REPSOL YPF S.A. (REP) reported third-quarter earnings of 30 euro-cents per share (45 cents per ADR), compared to the Zacks Consensus Estimate of 43 cents and year-earlier earnings of 58 euro-cents (82 cents per ADR).
 
While earnings was down year over year due to the steep decline in oil and natural gas prices, a sequential increase in net income (€859 million vs. €647 million or $1.23 billion vs. $975 million) shows the signs of recovery in the macro backdrop.
 
Adjusted income from operations during the quarter totaled €859 million ($1.23 billion), down approximately 45% year over year, primarily reflecting the impact of lower oil prices and weak refining margins.
 
Adjusted upstream operating income during the quarter was €302 million ($432 million), down approximately 51% from the year-earlier level due to poor realizations, partially offset by lower exploration costs and a favorable euro–dollar exchange rate.
 
Repsol’s liquids price realizations averaged $62.9 per barrel versus $104.9 per barrel in the year-ago period. The average natural gas price realization during the quarter was $2.1 per Mcf, down more than 54% year over year.
 
Total production averaged 327 MBOE/d (43% liquids), down 1.2% from the year-ago level. After excluding the impact of contractual and regulatory changes and the OPEC quota reduction, volumes were 2.5% higher than in the third quarter of 2008. Investments in the Upstream business segment were €290 million ($414 million), down approximately 23% from the year-ago level. Exploration expenses were down 22.2% year-over-year to €70 million ($100 million).
 
Adjusted operating income from the Downstream segment was €206 million ($294 million), down 47.3% year over year, mainly due to the impact of lower refining margins.  Repsol realized a refining margin of 30 cents per barrel, down nearly 96% year over year.
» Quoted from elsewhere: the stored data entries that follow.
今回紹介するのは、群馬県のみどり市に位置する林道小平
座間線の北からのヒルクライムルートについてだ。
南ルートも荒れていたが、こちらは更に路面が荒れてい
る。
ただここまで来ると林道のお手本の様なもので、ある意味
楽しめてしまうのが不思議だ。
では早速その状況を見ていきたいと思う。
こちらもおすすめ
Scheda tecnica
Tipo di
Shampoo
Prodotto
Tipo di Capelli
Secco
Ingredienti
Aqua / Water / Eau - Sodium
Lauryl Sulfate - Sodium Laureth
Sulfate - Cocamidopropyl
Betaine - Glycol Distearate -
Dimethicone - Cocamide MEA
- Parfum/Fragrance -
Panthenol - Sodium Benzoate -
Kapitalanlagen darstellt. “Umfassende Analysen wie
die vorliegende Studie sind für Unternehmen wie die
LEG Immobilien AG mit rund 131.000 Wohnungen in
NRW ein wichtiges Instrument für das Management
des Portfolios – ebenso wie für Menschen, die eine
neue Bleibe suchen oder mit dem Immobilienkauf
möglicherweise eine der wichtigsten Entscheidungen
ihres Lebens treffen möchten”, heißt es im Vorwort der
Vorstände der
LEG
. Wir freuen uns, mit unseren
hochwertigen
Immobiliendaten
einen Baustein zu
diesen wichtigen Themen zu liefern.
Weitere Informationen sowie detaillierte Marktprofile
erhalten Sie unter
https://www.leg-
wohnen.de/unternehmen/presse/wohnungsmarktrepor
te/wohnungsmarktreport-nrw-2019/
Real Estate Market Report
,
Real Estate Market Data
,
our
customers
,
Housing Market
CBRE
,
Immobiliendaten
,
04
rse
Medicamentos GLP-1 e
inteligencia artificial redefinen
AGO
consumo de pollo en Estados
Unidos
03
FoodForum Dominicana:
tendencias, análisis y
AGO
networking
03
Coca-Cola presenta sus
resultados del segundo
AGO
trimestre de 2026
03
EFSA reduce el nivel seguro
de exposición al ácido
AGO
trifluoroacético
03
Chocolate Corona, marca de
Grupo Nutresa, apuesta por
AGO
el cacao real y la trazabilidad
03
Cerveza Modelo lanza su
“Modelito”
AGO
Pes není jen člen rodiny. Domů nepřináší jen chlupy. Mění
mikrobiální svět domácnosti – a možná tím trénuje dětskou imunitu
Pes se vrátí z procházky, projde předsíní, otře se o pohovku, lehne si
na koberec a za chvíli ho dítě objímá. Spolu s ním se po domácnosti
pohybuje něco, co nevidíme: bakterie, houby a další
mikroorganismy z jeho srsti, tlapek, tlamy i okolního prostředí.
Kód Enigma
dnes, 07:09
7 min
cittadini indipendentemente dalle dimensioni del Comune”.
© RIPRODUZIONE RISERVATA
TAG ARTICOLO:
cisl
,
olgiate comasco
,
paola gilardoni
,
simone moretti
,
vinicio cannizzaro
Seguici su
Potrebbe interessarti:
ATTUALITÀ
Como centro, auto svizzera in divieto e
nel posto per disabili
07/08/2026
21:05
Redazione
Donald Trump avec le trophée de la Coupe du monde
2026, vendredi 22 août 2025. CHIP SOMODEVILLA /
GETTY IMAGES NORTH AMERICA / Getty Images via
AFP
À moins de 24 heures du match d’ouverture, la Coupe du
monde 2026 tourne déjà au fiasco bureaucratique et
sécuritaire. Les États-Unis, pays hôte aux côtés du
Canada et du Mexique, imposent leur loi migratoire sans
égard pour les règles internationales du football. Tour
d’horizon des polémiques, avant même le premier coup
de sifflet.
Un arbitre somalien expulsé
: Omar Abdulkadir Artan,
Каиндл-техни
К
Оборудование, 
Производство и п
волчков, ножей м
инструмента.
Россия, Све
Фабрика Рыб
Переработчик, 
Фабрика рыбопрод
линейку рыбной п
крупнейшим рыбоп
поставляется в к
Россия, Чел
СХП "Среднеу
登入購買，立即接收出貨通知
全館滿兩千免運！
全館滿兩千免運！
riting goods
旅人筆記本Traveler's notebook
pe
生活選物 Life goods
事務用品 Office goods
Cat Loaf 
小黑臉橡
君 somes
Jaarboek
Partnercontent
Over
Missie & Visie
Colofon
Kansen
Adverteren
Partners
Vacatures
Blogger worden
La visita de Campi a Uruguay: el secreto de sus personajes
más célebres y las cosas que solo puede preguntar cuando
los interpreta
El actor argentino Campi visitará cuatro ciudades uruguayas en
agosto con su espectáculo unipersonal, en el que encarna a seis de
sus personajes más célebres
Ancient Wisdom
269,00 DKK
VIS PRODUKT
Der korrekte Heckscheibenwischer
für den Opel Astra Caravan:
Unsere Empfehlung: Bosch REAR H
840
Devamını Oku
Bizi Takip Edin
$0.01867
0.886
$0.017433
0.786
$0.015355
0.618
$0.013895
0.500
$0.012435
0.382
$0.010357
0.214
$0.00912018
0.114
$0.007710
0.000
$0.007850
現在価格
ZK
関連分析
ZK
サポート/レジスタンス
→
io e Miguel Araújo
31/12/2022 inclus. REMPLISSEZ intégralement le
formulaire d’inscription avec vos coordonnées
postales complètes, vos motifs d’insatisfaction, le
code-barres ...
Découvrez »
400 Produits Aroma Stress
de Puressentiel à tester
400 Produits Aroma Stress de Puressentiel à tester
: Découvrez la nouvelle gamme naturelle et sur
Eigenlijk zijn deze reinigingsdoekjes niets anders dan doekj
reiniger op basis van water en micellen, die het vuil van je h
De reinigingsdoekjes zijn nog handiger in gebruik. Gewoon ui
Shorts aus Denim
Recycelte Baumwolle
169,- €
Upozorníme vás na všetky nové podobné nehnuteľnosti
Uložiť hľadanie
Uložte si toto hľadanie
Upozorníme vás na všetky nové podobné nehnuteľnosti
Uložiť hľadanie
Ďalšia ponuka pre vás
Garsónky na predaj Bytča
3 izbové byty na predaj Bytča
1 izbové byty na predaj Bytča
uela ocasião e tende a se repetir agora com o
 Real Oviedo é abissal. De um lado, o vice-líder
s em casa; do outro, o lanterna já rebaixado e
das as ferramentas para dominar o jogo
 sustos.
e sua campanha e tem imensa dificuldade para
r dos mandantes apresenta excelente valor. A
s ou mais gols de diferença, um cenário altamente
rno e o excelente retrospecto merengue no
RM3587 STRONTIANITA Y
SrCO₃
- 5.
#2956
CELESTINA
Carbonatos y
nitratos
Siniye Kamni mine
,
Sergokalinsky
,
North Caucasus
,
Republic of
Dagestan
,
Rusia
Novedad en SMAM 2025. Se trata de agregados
The company invested €457 million ($653 million) in its Downstream segment during the quarter.
 
Adjusted operating income from YPF was €211 million ($302 million), down 53.2% from the year-ago quarter, reflecting lower liquid sales, partly offset by lower operating costs.
 
The company’s adjusted income from operations in Gas Natural SDG was up 63.8% year over year to €226 million ($323 million). Finally, Repsol’s LNG division earned €5 million ($7.1 million) during the quarter, down nearly 87% from the prior-year quarter.
 
Repsol’s net debt was about €10.58 billion ($15.12 billion) at the end of the quarter, reflecting a net debt-to-capitalization ratio of 29.6%.
 
We believe that the long list of challenges facing Repsol will continue to weigh on its valuation, limiting its upside from current levels. These include declining reserves, weak volumes, very low reserve lives and rising costs. Consequently, we maintain our Neutral rating for the stock.